__Request 1__: In the forum thread, what date is shown on the post by Personal?
__Request 2__: From the forum thread, write out the text between "Thank you! I" and "(Jan 16, 2014)", inclusive, replacing "excellent" with "sound".
__Request 3__: Name every username that appears in the forum thread, counting both posters and people quoted.

__Document passage__:

▶

I think I'm like you: I enjoy feeling emotionally close to my husband and I often associate that cuddly feeling with sex or afterglow. (Okay, honestly, sometimes I just look at him and think "RAWR"...) But that difference between the traveling and the mundane returning home--I could see how someone would desire sex while away and free, and then go back to "the same ol' same ol' " after getting home. It's an adjustment. 

If I were you, I am not sure I'd go to "scheduled" sex, because if something interrupted the schedule (AND IT WILL) then would you reschedule or just skip it? Blahblahblah. But what you might do is say "I would like to agre to sex two or three times a week." Period. State what YOU want. Then ask him what HE wants--and don't get upset or say anything if he says he wants once. Just let him honestly state where he is at. THEN, see if you two can reach something that accommodates both. Consider time of day or night (or afternoon), when you have energy or don't, when you feel the mood or don't, and kind of your life/work schedules and then set a MINIMUM such as "one time during the week and one time during the weekend when we aren't rushed, we have nowhere to go, and it is closest to 'letting our hair down and having fun.' " Agree to both make efforts at initiating. Agree to encourage the other's initiation by enthusiastically participating as often as possible. You can always do more if you want, but this way you'd have an idea what to expect, just not exactly "Wednesday at 5pm"


----------



## ComplicatedMarriage (Jun 3, 2021)

Helping Hand said:


> I would suggest not to have sex daily basis because even you won’t enjoy it much.


Thanks. I should have been more clear. It's not that I want it every day. I'm not really sure how much other than "more." I figured being vacation was helpful, but I just have a hard time understanding the disinterest at other times. I'm just hurting and not sure what to do or if it's even reasonable that I would feel this way now.


----------



## ComplicatedMarriage (Jun 3, 2021)

Affaircare said:


> But what you might do is say "I would like to agre to sex two or three times a week." Period. State what YOU want. Then ask him what HE wants--and don't get upset or say anything if he says he wants once. Just let him honestly state where he is at. THEN, see if you two can reach something that accommodates both. Consider time of day or night (or afternoon), when you have energy or don't, when you feel the mood or don't, and kind of your life/work schedules and then set a MINIMUM such as "one time during the week and one time during the weekend when we aren't rushed, we have nowhere to go, and it is closest to 'letting our hair down and having fun.' " Agree to both make efforts at initiating. Agree to encourage the other's initiation by enthusiastically participating as often as possible.


Thank you! I think this is excellent advice. I wouldn't be upset toward him (disappointed maybe, but I would would approach him with sensitivity). Thank you for helping me to put into words what I might say to help us come to a helpful agreement.


----------



## Personal (Jan 16, 2014)

Do you think your husband might just be really bored, by the sex you are both sharing through your normal routine?

Of which if he is bored, scheduling more of the same, is certainly not going to generate more sexual desire.


----------



## ComplicatedMarriage (Jun 3, 2021)

Personal said:


> Do you think your husband might just be really bored, by the sex you are both sharing through your normal routine?


Yes, I think that is definitely a possibility. Ideas on how to remedy that? I'm pretty open to trying some new things (of course, I think I know what my boundaries are and what I would NOT do), and we've tried new things in the past. I've never acted offended or anything about new things he's introduced, and I would be gently honest with him if it was something that was problem for me. I'm not sure how to fix his boredom if that's what is going on without him giving me some input into what he wants, but he seems shy (for lack of a better word) to talk openly about sex. And we certainly don't talk about it often, although I'd like to change that. If you have ideas, I'm open to hearing them.


----------

◀

Stored entries
▶

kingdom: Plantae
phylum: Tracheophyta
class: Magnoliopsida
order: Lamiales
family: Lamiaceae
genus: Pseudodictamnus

◀
▶

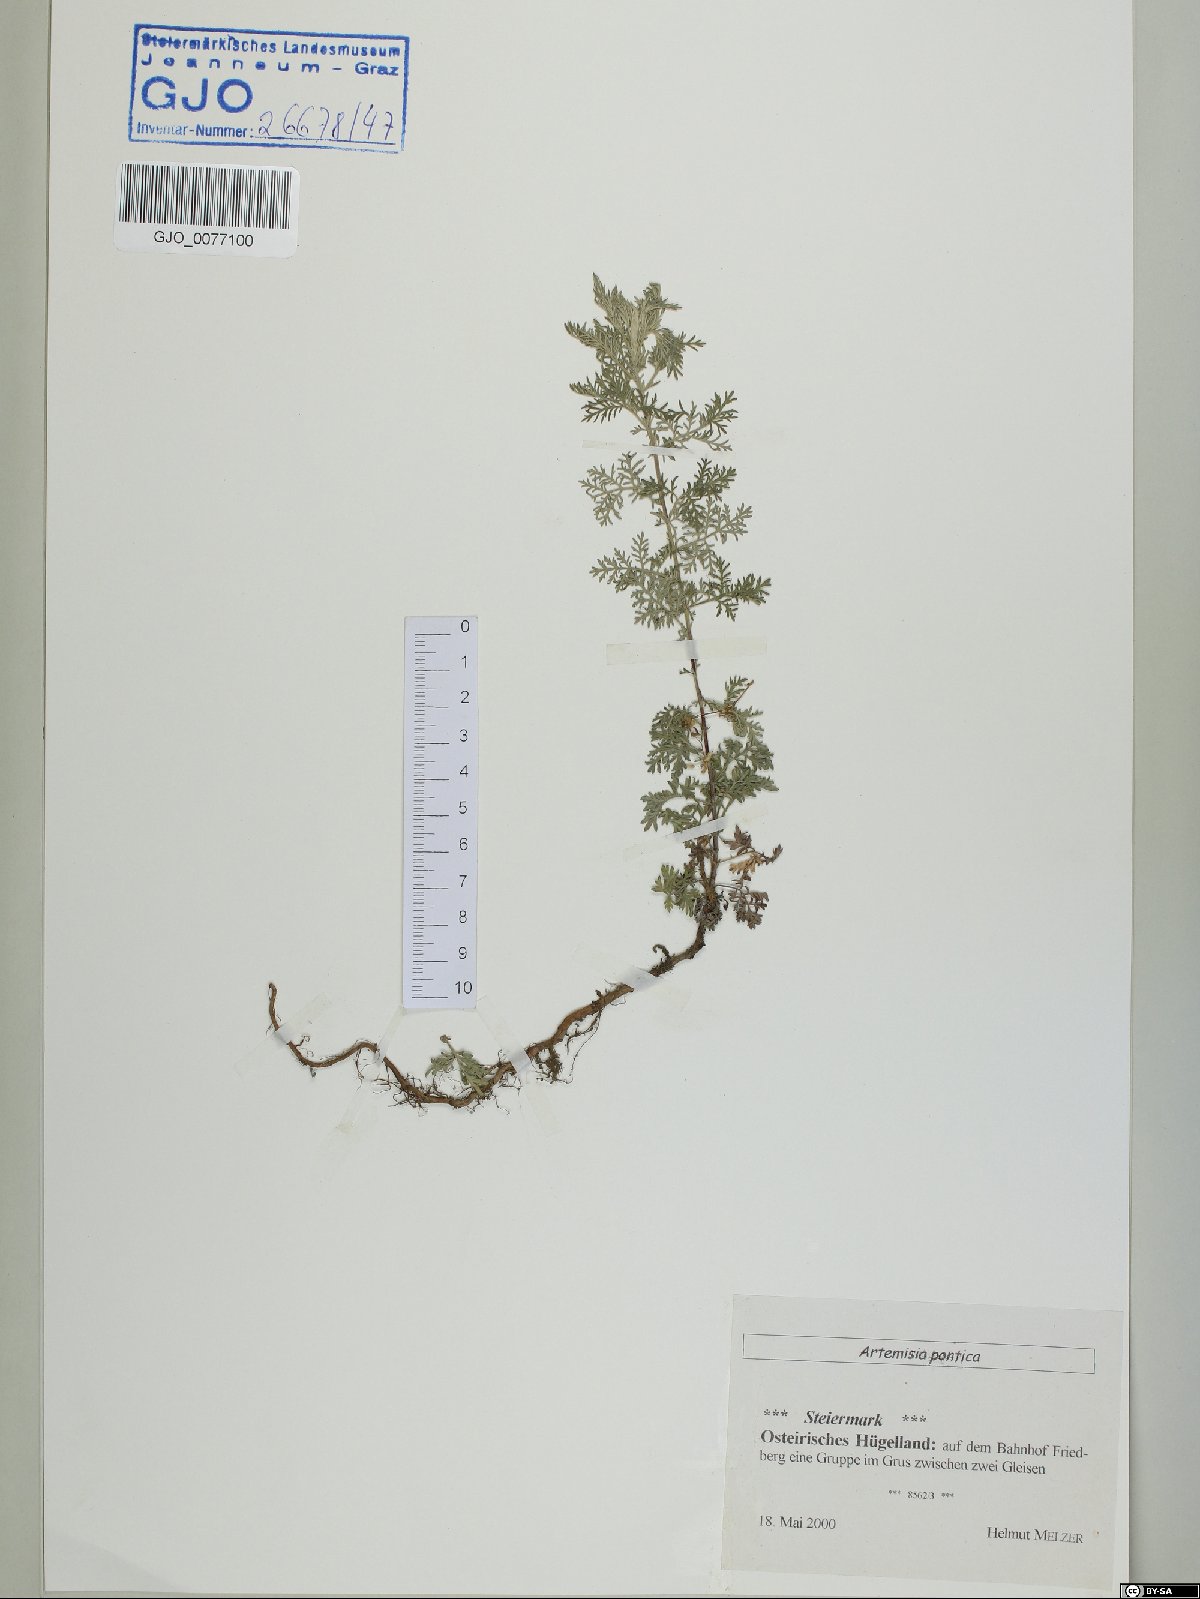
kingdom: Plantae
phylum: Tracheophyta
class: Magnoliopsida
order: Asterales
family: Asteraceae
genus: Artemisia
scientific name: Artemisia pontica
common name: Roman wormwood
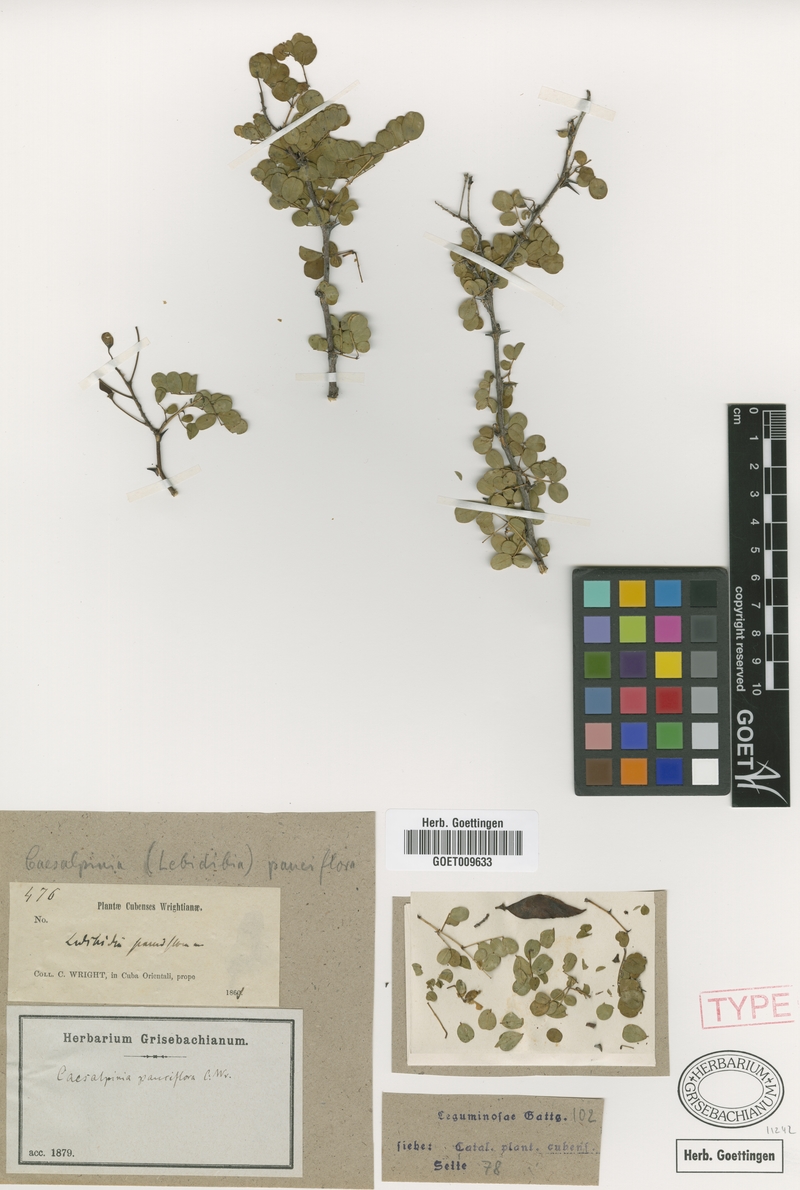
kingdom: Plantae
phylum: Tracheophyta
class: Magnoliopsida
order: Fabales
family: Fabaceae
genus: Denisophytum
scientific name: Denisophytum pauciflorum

◀

__Expected answer 1__: Jan 16, 2014

__Expected answer 2__:
Thank you! I think this is sound advice. I wouldn't be upset toward him (disappointed maybe, but I would would approach him with sensitivity). Thank you for helping me to put into words what I might say to help us come to a helpful agreement.


----------



## Personal (Jan 16, 2014)

__Expected answer 3__: ComplicatedMarriage, Helping Hand, Affaircare, Personal